• [EXCERPTED TEXT]
■ ■ ■ ■ ■ ■ ■

Short Term 12 is a 2013 American independent drama film written and directed by Destin Daniel Cretton. It is adapted from Cretton's short film of the same name, produced in 2009. The film stars Brie Larson as Grace Howard, a young supervisor of a group home for troubled teenagers. The film was the first leading performance of Larson's career.

Cretton based Short Term 12 on his own experience working in a group facility for teenagers. He wrote and produced a short film exploring this and later adapted it into a feature-length screenplay. While Larson and John Gallagher, Jr. won their roles after auditioning through Skype, most of the children featured in the film were cast through open casting calls. Filming took place over twenty days in Los Angeles, California in September 2012.

Short Term 12 premiered on March 10, 2013 at South by Southwest, where it won the Grand Jury and Audience Awards for a Narrative Feature. The film was theatrically released in the United States on August 23, 2013, by Cinedigm. Critics praised its realism and intimacy, and especially Larson's performance and Cretton's screenplay and direction. The film is considered one of the best of 2013, appearing on several critics' year-end lists. It was listed by the National Board of Review as one of the Top Ten Independent Films of 2013. It earned three Independent Spirit Award nominations, including Best Female Lead for Larson.

■ ■ ■ ■ ■ ■ ■

• [EXERCISE] Turn the paragraph of the text about Short Term 12 that begins "Cretton based Short Term 12" into a short bulleted list that keeps its main facts. The entries are separate material from the text about Short Term 12.

■ ■ ■ ■ ■ ■ ■

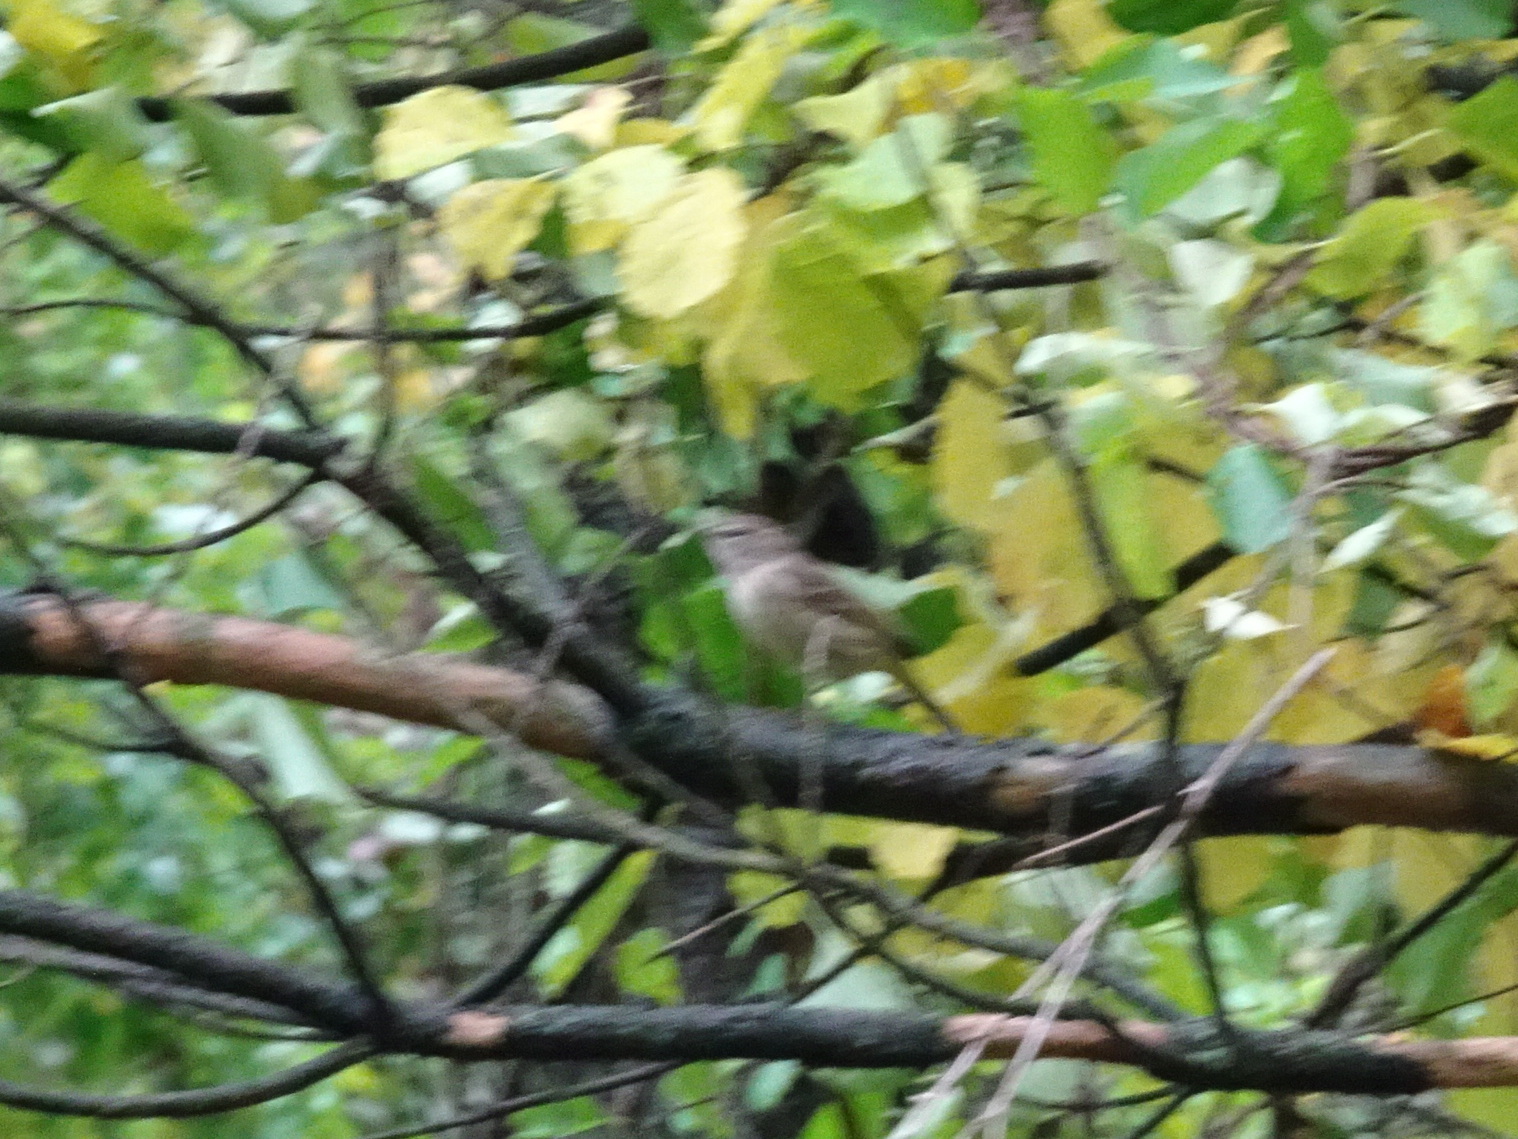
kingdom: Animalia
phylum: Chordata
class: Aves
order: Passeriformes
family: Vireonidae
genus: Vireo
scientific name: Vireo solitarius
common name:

■ ■ ■ ■ ■ ■ ■

• [EXPECTED ANSWER]
- Cretton drew on his own experience working in a group facility for teenagers.
- He first wrote and produced a short film on this subject, then adapted it into a feature-length screenplay.
- Larson and John Gallagher, Jr. won their roles by auditioning through Skype. Most of the children were cast through open casting calls.
- Filming took twenty days in Los Angeles, California, in September 2012.